Bilan de l'apprentissage à Marseille, avec Elisabeth Borne, le 4 février 2022.

Elisabeth Borne veut communiquer davantage sur les taux d’insertion des formations en apprentissage

En déplacement à Marseille, Elisabeth Borne, la ministre du Travail, a dressé un bilan de l’apprentissage pendant le quinquennat, vendredi 4 février. Dans le département des Bouches-du-Rhône, la hausse du nombre de contrats d’apprentissage est supérieure à la moyenne nationale.

Par - Le 08 février 2022.

En 2021, 720 000 jeunes ont signé un contrat d’apprentissage en France. Un record. Dans les Bouches-du-Rhône, 25 000 contrats d’apprentissage ont été signés en 2021, contre 8000 en 2017. Au sein du CFA des Compagnons du devoir de Marseille, où s’est rendue la ministre vendredi 4 février, 30% des apprentis sont en réorientation ou reconversion.

Parcours de reconversion

Face à la ministre, certains apprentis entre 25 et 40 ans, dont une femme, racontent leur parcours de reconversion. Master en marketing et communication, informatique, tourisme, sciences politiques, commerce international, ils sont venus d’horizons divers avant de mettre les mains dans la sciure pour réaliser une formation en CAP menuiserie de 1 an allégé de ses enseignements généraux. « Beaucoup de jeunes se sont réorientés, donc il faut qu’on soit meilleurs en orientation. Le prochain chantier, est de faire en sorte qu’ils aient beaucoup d’occasions d’aller en entreprise pour découvrir les métiers de l’artisanat avant la faculté », explique Elisabeth Borne. « Nous allons aussi communiquer davantage sur les taux d’insertion des formations en apprentissage dans l’emploi, mais aussi sur la possibilité d’être son propre patron et sur les niveaux de salaires de ces métiers, car ce sont des sujets qui intéressent les jeunes », détaille-t-elle.

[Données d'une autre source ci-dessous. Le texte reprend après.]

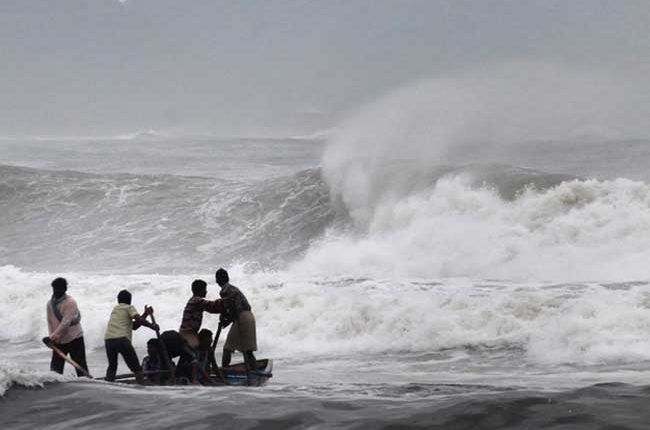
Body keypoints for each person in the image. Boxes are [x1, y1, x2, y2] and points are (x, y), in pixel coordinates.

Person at [104, 289, 159, 384]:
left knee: (112, 367)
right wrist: (152, 326)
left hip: (109, 340)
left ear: (118, 300)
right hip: (122, 340)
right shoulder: (129, 307)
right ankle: (142, 388)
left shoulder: (115, 310)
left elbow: (134, 326)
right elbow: (139, 319)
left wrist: (145, 314)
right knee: (137, 368)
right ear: (130, 300)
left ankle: (107, 386)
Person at [43, 277, 89, 377]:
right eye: (55, 289)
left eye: (59, 289)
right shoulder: (50, 304)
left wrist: (51, 337)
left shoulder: (70, 302)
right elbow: (50, 322)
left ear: (65, 289)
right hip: (59, 340)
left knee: (81, 368)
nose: (57, 291)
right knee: (55, 371)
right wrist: (52, 338)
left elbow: (66, 323)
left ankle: (87, 383)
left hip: (74, 339)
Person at [216, 268, 258, 373]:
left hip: (241, 318)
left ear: (218, 280)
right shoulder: (233, 288)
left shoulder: (225, 291)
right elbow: (233, 308)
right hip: (249, 317)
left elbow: (233, 310)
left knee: (227, 348)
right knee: (247, 350)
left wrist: (226, 321)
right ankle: (255, 371)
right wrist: (226, 318)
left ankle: (224, 372)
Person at [179, 279, 227, 349]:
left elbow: (212, 308)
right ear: (200, 290)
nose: (206, 291)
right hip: (188, 334)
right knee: (196, 347)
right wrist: (226, 301)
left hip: (188, 332)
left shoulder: (193, 300)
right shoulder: (197, 300)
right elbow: (212, 306)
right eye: (205, 289)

Freins à la mobilité européenne

Autre sujet d’intérêt pour la ministre en déplacement, la mobilité européenne des Compagnons du devoir. Des freins existent néanmoins : la suspension du contrat de travail pendant l’année de mobilité, l’absence de validation de la formation à l’étranger, car l’échange n’est pas cependant équivalent à un Erasmus universitaire. Une contrainte qui oblige les itinérants à repousser d’un an la validation de leur brevet professionnel en Tour de France. « On en est au début de la mobilité en apprentissage. On essaye de l’encourager depuis la loi de 2018 : chaque CFA a un référent mobilité, mais le dispositif se met en place avec plus ou moins d’énergie et de moyens. On regarde aujourd’hui quels financements particuliers on pourrait donner pour avoir des personnes dédiées à la mobilité. On va essayer de lever les freins sur le sujet », détaille Elisabeth Borne.